J’ai 11 ans et demi, je fais partie d’un groupe de scouts lyonnais devenu tristement célèbre depuis, dirigé par un prêtre violeur de petits garçons. Je crois que déjà, à ce moment là, je le sais, comme d’ailleurs les quelques parents qui accompagnent ce camp itinérant et qui ferment les yeux. Mais je mentirais en prétendant que c’est ce qui me rend si malheureuse cet été là. Non, la cause de mon tourment, c’est plutôt J.F, un garçon de deux ans de plus que moi, qui m’a choisie comme souffre douleur et qui moque mes kilos en trop dès qu’il me croise (souvent). Un soir, il fait tourner son béret dans l’assemblée pour récolter de l’argent destiné à me payer une cure d’amaigrissement. J’ai presque 12 ans et je suis mal, si mal dans ma peau. Mais nous arrivons à Venise et je suis cueillie par la place Saint Marc, écrasée de chaleur. Je suis terriblement triste mais sa beauté me bouleverse. Nous n’y restons qu’une journée, les ruelles grouillent de monde en ce mois d’août et je passe plus de temps à fuir mon bourreau qu’à profiter des lieux. Le lendemain, sur le bateau qui nous emmène en Grèce, un autre garçon, P. me propose de “sortir avec lui” et me donne rendez-vous sur le pont. Je l’aime bien mais je ne sais rien de ces choses là, j’ignore dans quel sens tourner ma langue dans sa bouche. Je lui réponds que je n’ai pas l’autorisation de ma mère. Autant dire que mon sort est désormais scellé, on va se foutre de ma gueule pour le reste du séjour. ça n’est pas cet été là que je vais pécho. Enfin si, mais pas un garçon. Au petit matin, j’ai attrapé une tique qui a eu l’excellente idée de se nicher sur mon téton gauche. Suffisamment humiliée par ailleurs, je l’enlève toute seule et je fais profil bas en priant d’avoir bien ôté la tête. Tout compte fait, je déteste Venise.

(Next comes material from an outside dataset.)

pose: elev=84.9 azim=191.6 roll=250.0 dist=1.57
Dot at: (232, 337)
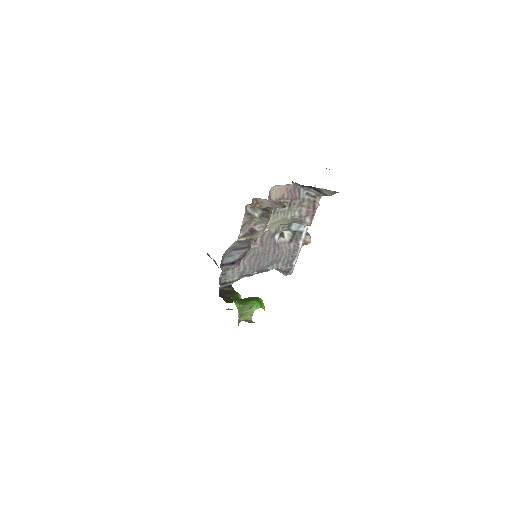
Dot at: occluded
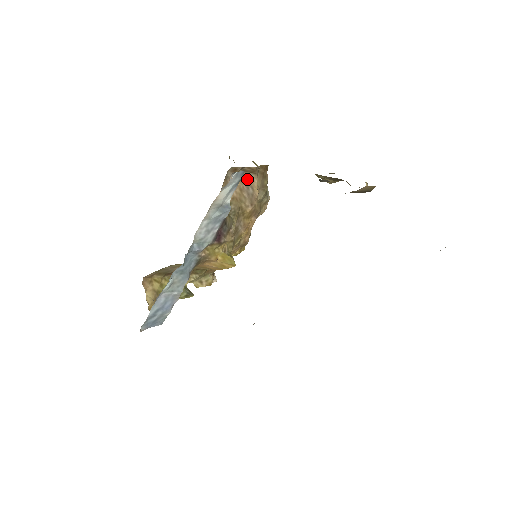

J’ai 19 ans, j’ai atterri après le bac dans une hypokhâgne un peu particulière, qui combine enseignements scientifiques et littéraires. Je viens d’un bac B (éco), je me noie dès le premier cours de maths et comprends que je n’ai rien à faire dans cette prépa. Je traverse l’année en touriste en espérant réussir un concours d’entrée à un sciences po de province, à défaut d’avoir une quelconque chance d’être un jour normalienne. Au mois de juin, toute notre classe part à Venise après avoir vendu des pains au chocolat pour financer l’escapade. Je ne me sens pas beaucoup plus à ma place que la première fois, mais au moins, J.F ne fait plus partie du paysage. Avec deux compères aussi largués que moi, nous formons un petit groupe de cancres qui pour masquer notre désarroi d’être aussi mauvais, se cache derrière une attitude un peu bravache et rebelle. Le premier soir, nous nous saoulons au rhum bon marché devant l’auberge de jeunesse de la Giudeccia. Le reste de mes souvenirs est assez flou, je cours après une petite vieille sur la place Saint Marc, qui semble avoir peur que je lui vole son sac. On rit énormément tous les trois, les autres un peu moins. Voire plus du tout quand rentrée dans le dortoir et hissée sur mon lit superposé par quelques bonnes âmes, je leur vomis dessus. Plus personne ne m’adressera la parole du séjour, ni les bons élèves sobres, ni mes deux compagnons d’ivresse, pour une raison que j’ignore encore aujourd’hui. Je visite la fondation Guggenheim dans un brouillard certain et j’entre dans des dizaines d’églises, en suivant les hypokhâgneux, cramponnés à leur guide vert. Je rêve d’amour, d’aventure, de destin romantique et j’ai un mal de crâne épouvantable qui ne me quitte pas jusqu’au retour.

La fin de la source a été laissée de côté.